Tony Teresa

No. 26, 25
- Position: Halfback

Personal information
- Born: December 8, 1933 Pittsburg, California, U.S.
- Died: October 16, 1984 (aged 50)

Career information
- College: San Jose State

Career history
- BC Lions (1956–1957); San Francisco 49ers (1958); Oakland Raiders (1960);

Career statistics
- Rushing attempts-yards: 139-608
- Receptions-yards: 35-393
- Touchdowns: 10
- Stats at Pro Football Reference

= Tony Teresa =

American gridiron football player (1933–1984)

Anthony Michael Teresa (December 8, 1933 – October 16, 1984) was an American football halfback. He played college football for San Jose State, then played professionally in the Canadian Football League (CFL), National Football League (NFL), and American Football League (AFL).

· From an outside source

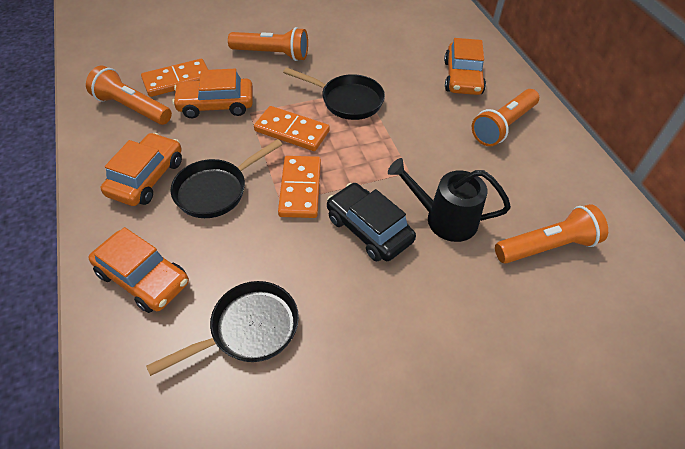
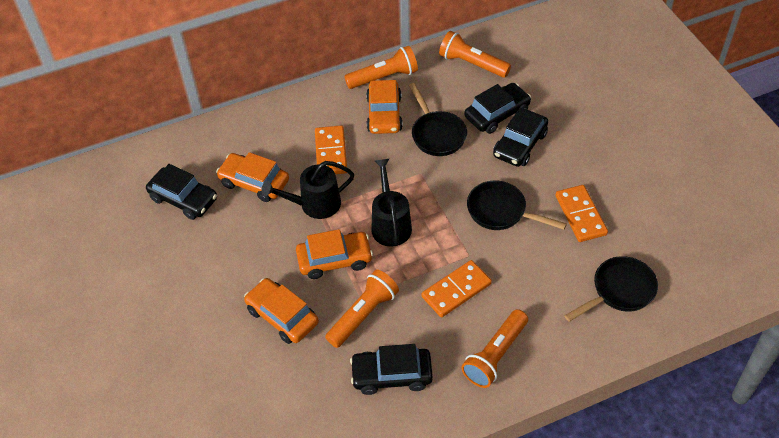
black car: 1 -> 4
black watering can: 1 -> 2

Following his college career at San Jose State, Teresa played quarterback in the CFL for the BC Lions in 1956 and 1957. He completed 35.8% of his 67 passes for 371 yards. In 1958, Teresa played one game for the NFL's San Francisco 49ers. He later played one season for the AFL's Oakland Raiders. He was the first player to score a touchdown for the Raiders franchise. In the Raiders' inaugural season, Teresa led the team in rushing touchdowns and receiving touchdowns, and threw one touchdown pass.